→ **Work required**
Rewrite the lines of all the records below, substituting "species" for every "scientific name" and changing nothing else. Leave the pictures out of your answer.

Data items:
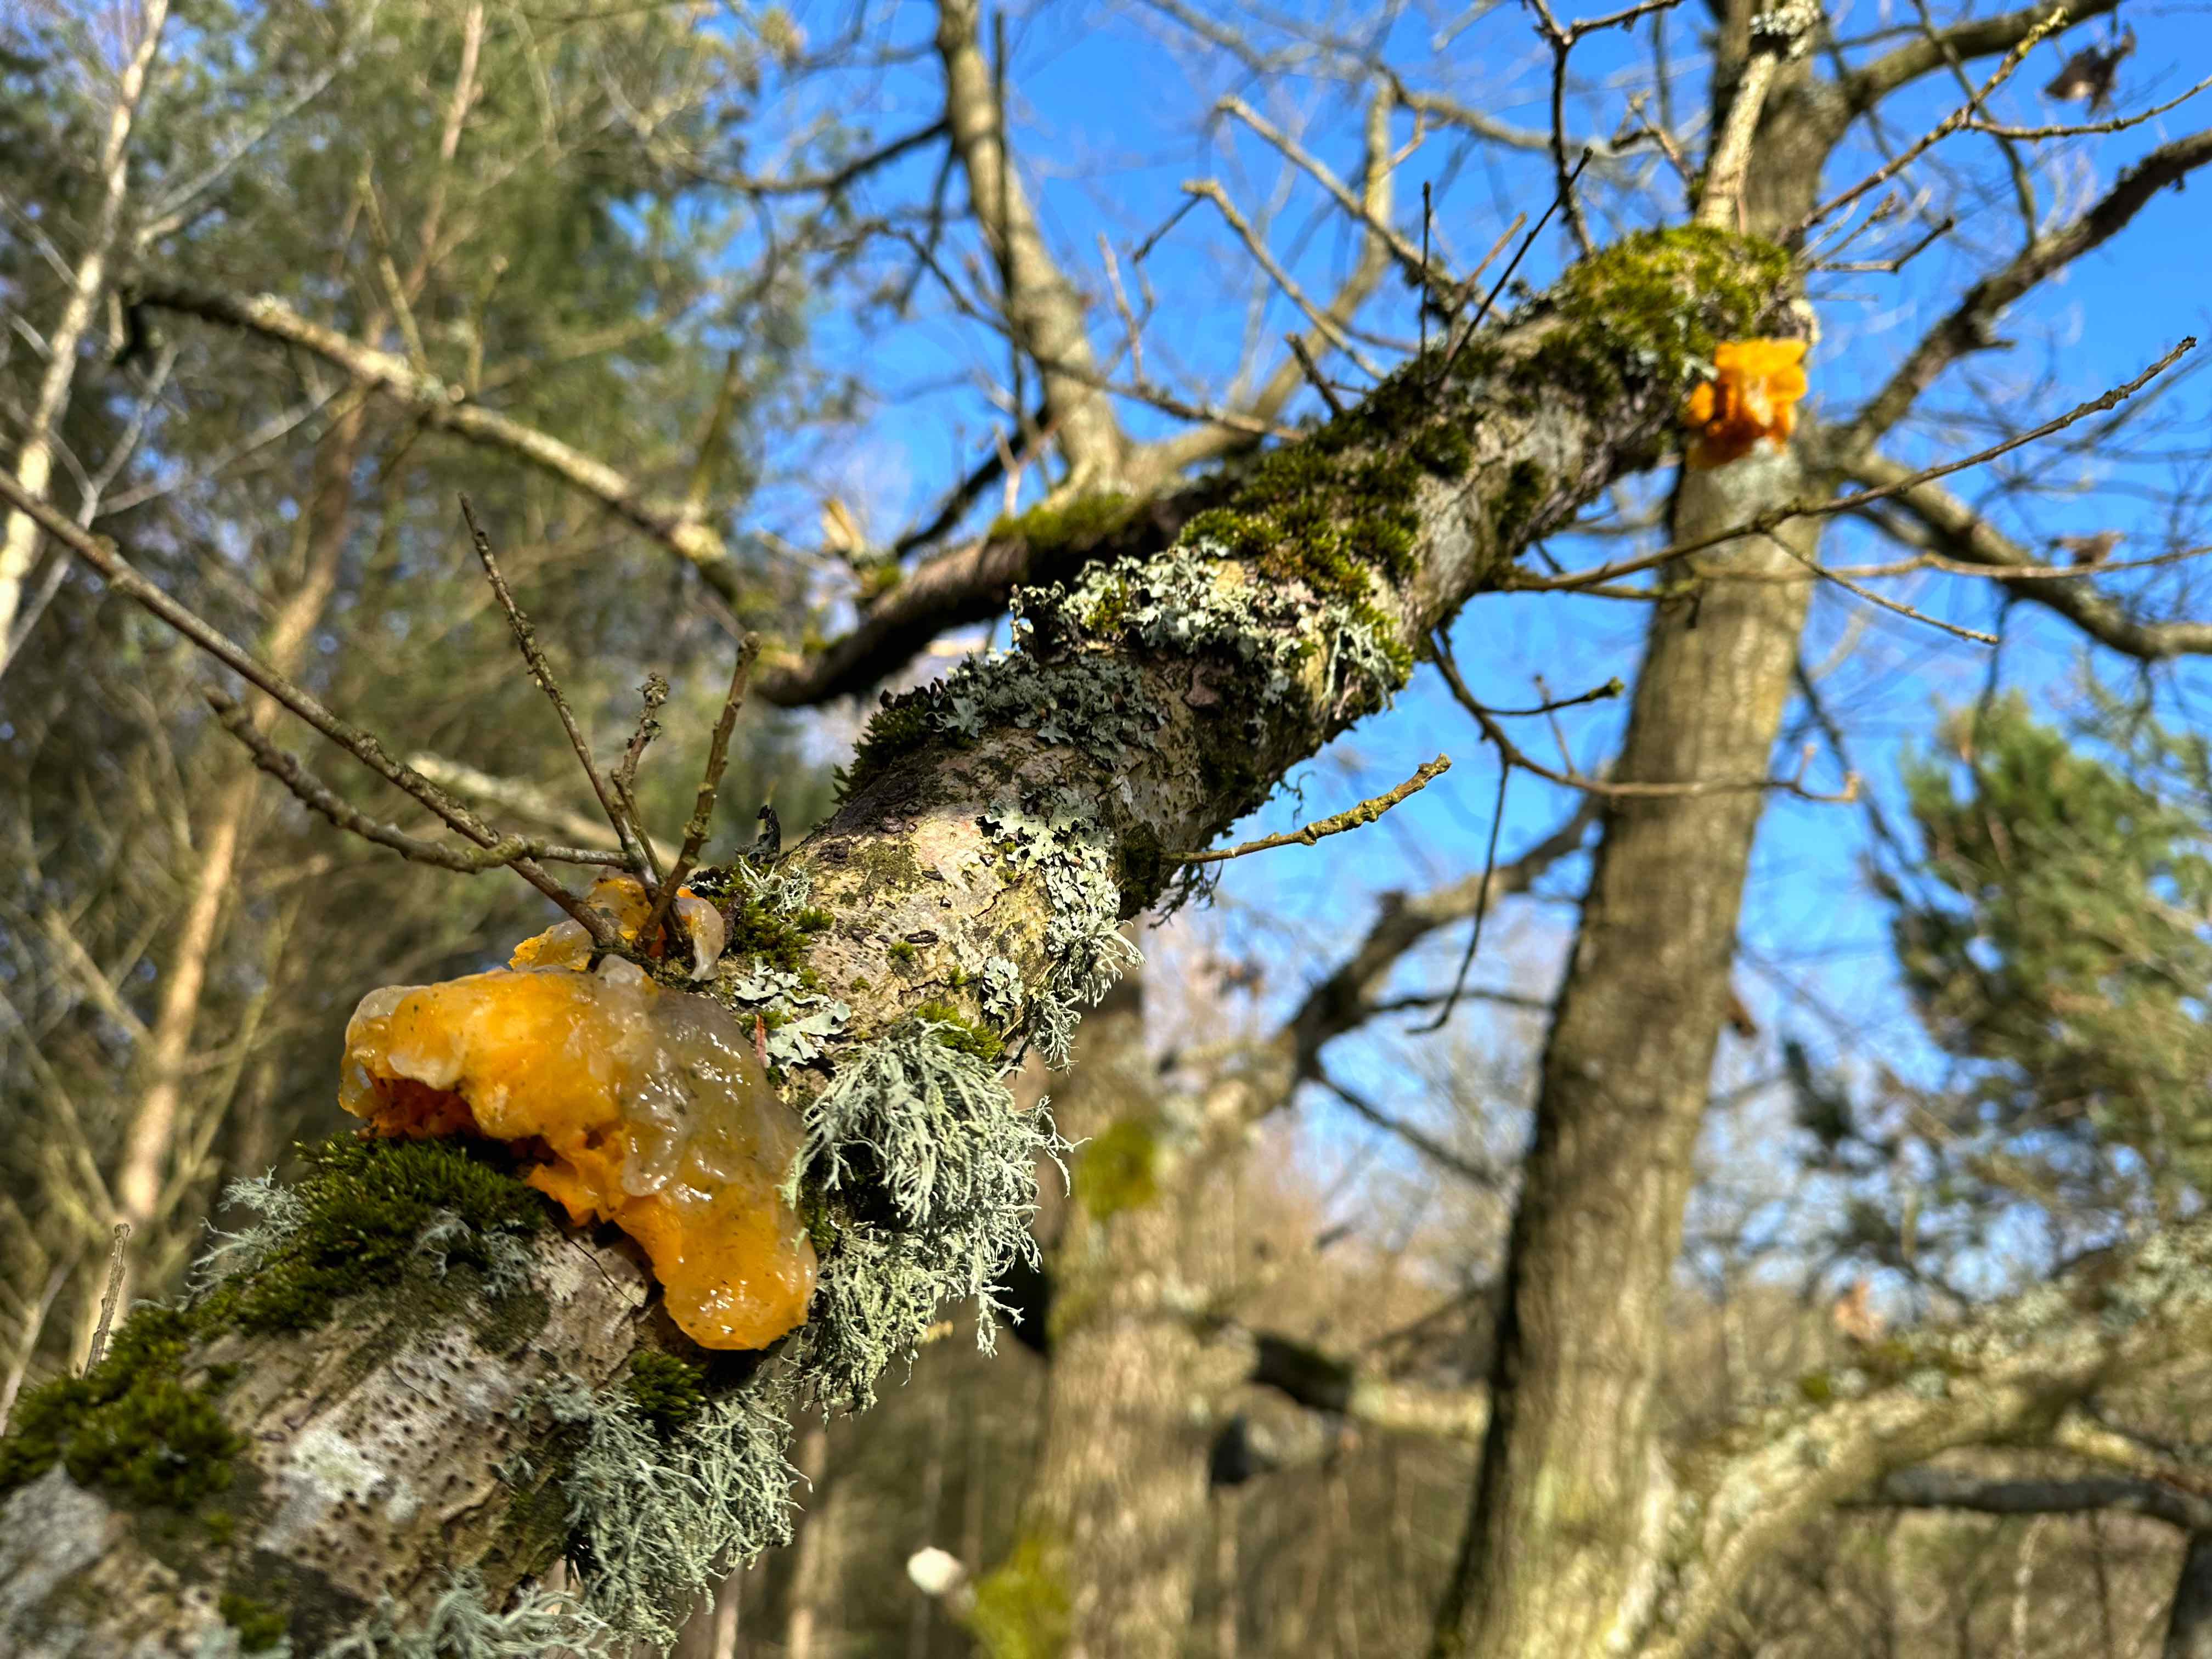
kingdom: Fungi
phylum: Basidiomycota
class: Tremellomycetes
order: Tremellales
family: Tremellaceae
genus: Tremella
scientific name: Tremella mesenterica
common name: gul bævresvamp
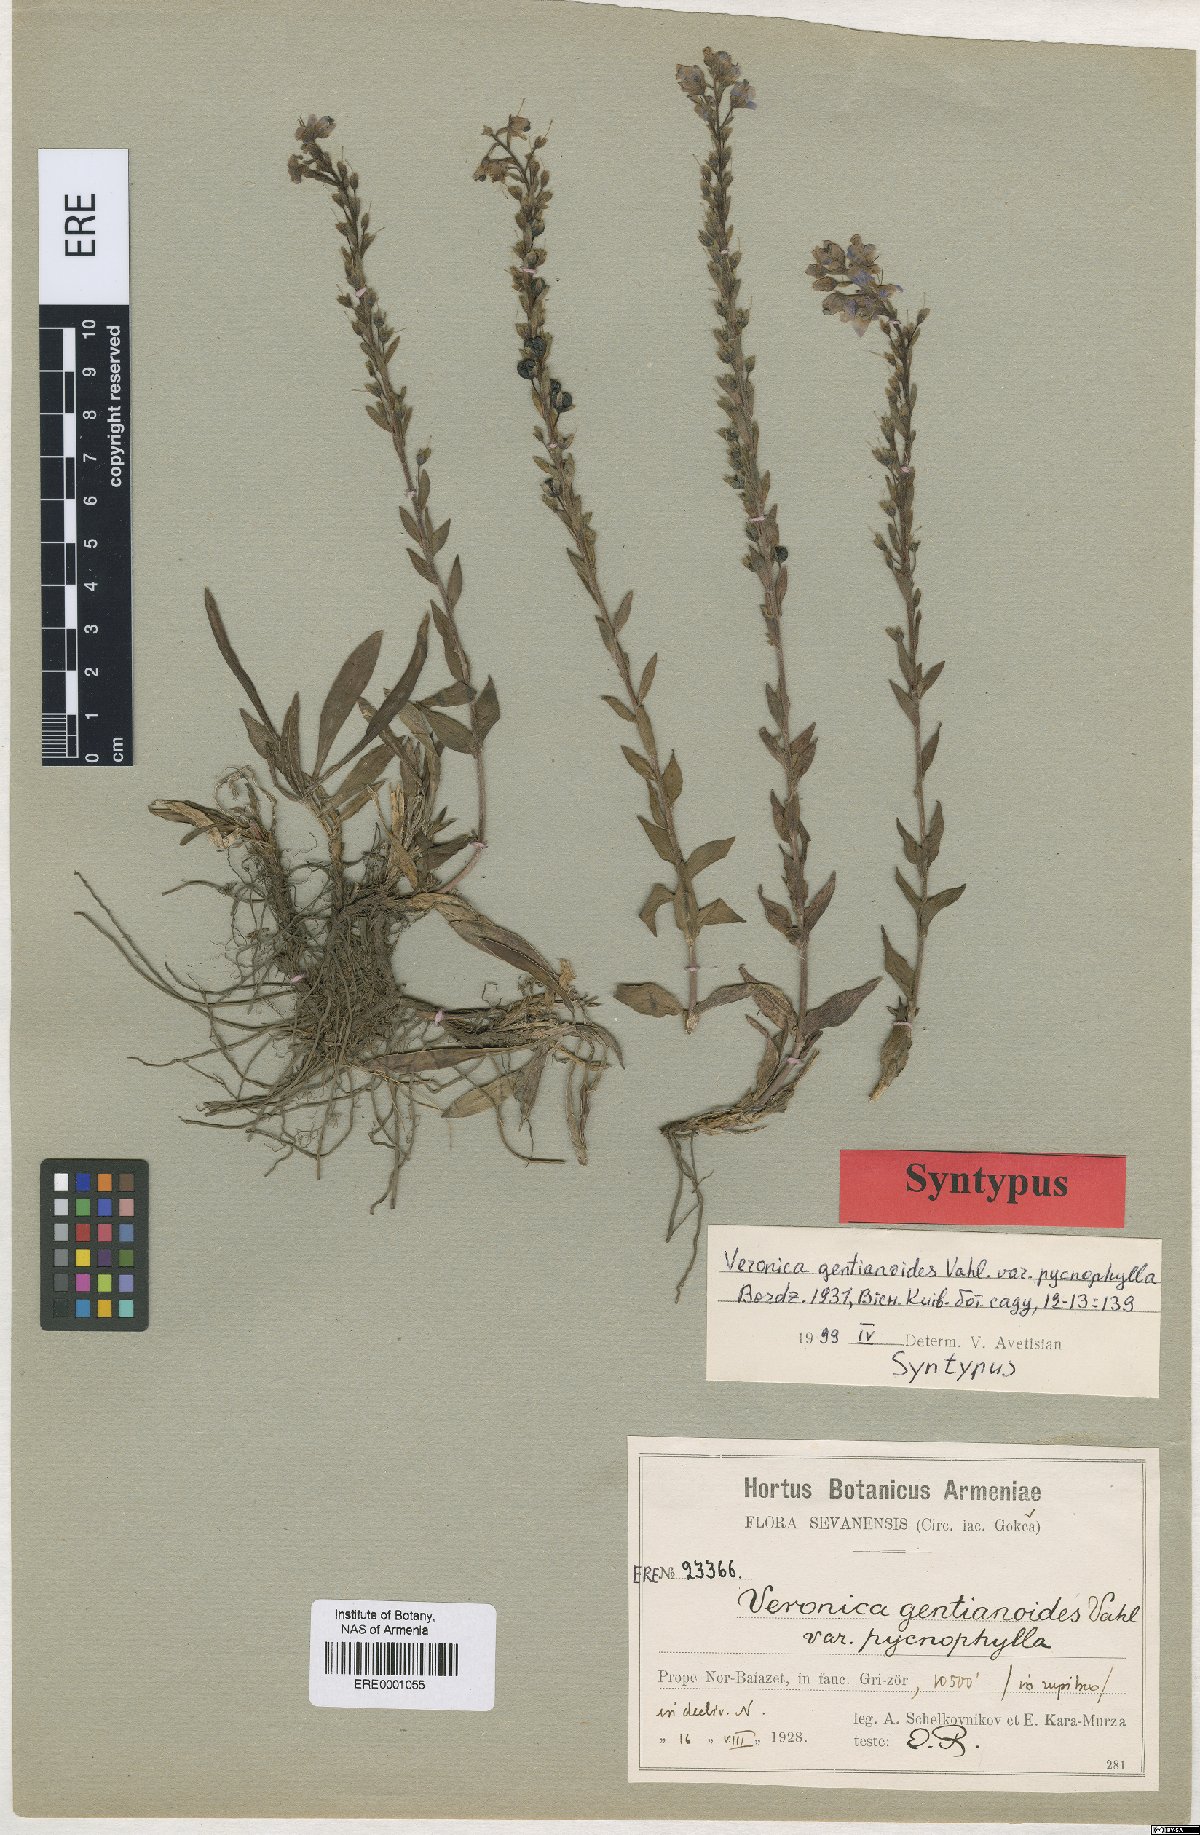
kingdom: Plantae
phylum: Tracheophyta
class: Magnoliopsida
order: Lamiales
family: Plantaginaceae
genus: Veronica
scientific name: Veronica gentianoides
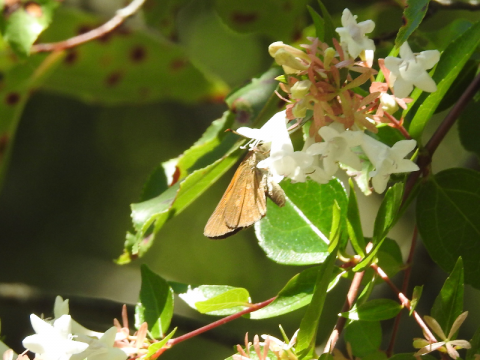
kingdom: Animalia
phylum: Arthropoda
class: Insecta
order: Lepidoptera
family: Hesperiidae
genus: Poanes
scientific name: Poanes viator
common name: Broad-winged Skipper
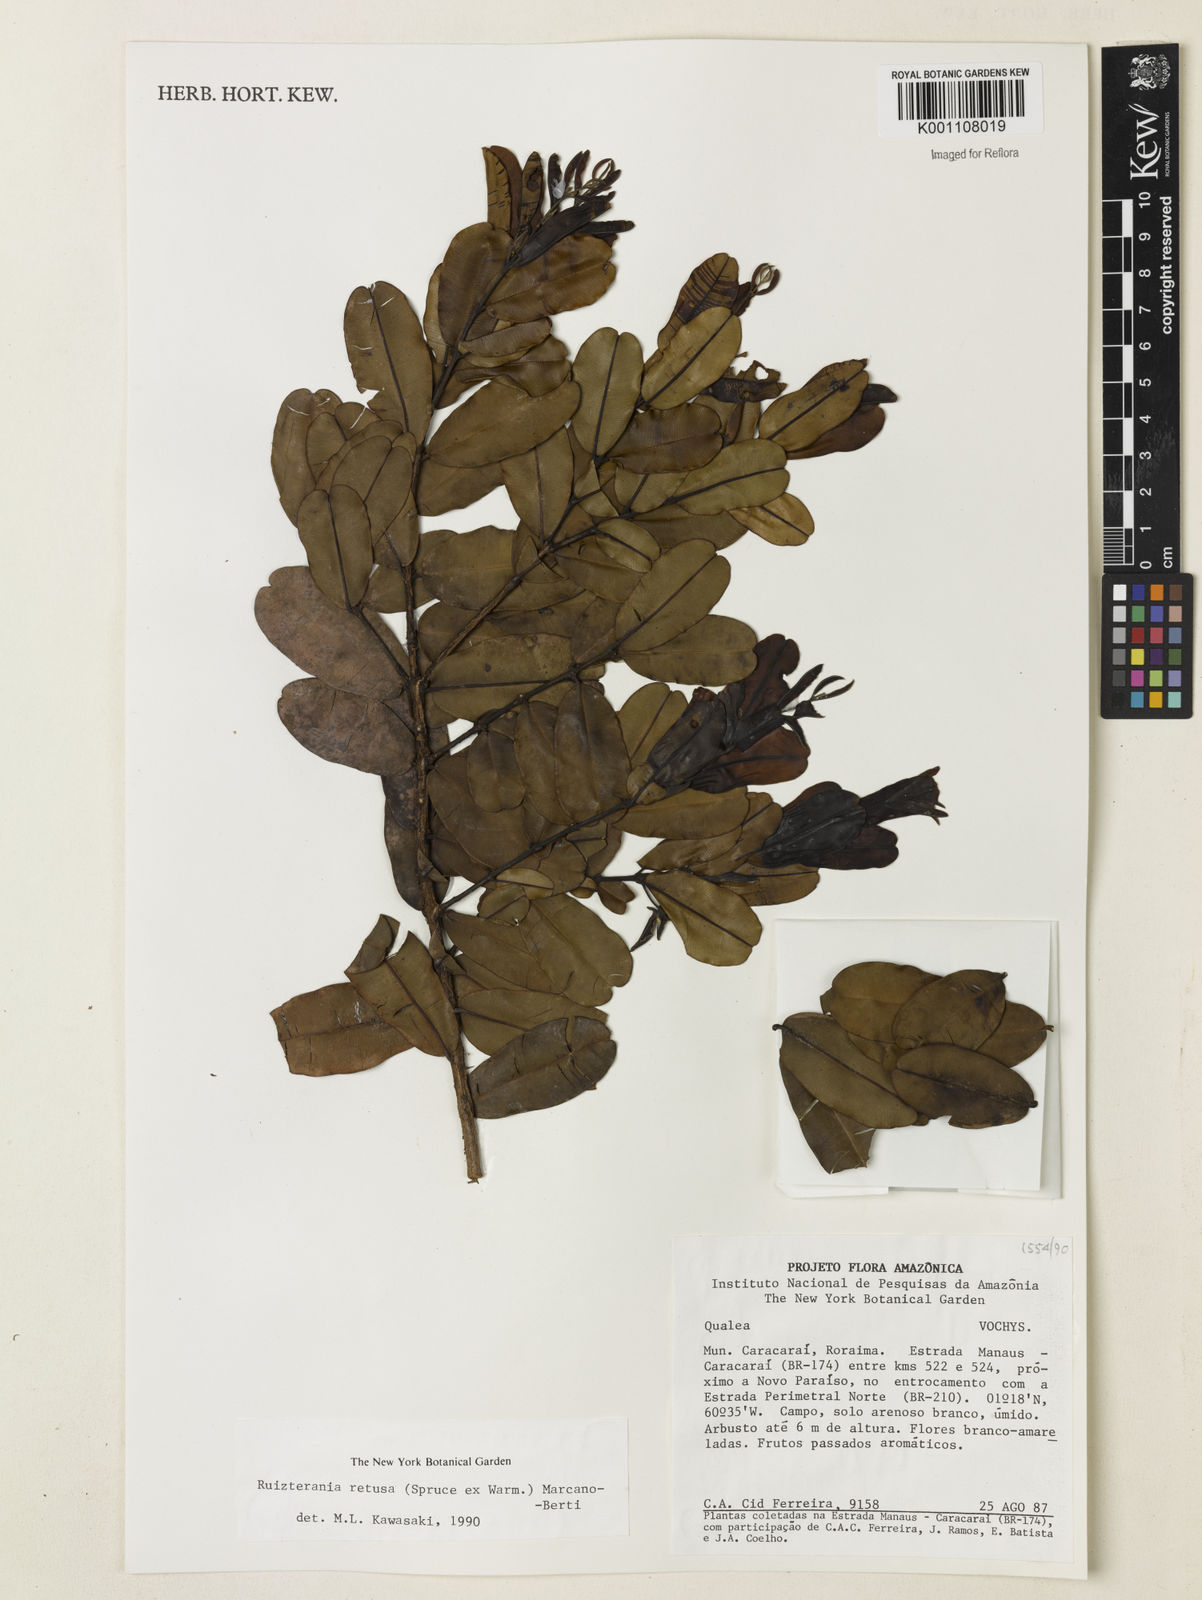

→ **Result for this exercise**
kingdom: Fungi
phylum: Basidiomycota
class: Tremellomycetes
order: Tremellales
family: Tremellaceae
genus: Tremella
species: Tremella mesenterica
common name: gul bævresvamp
kingdom: Plantae
phylum: Tracheophyta
class: Magnoliopsida
order: Lamiales
family: Plantaginaceae
genus: Veronica
species: Veronica gentianoides
kingdom: Animalia
phylum: Arthropoda
class: Insecta
order: Lepidoptera
family: Hesperiidae
genus: Poanes
species: Poanes viator
common name: Broad-winged Skipper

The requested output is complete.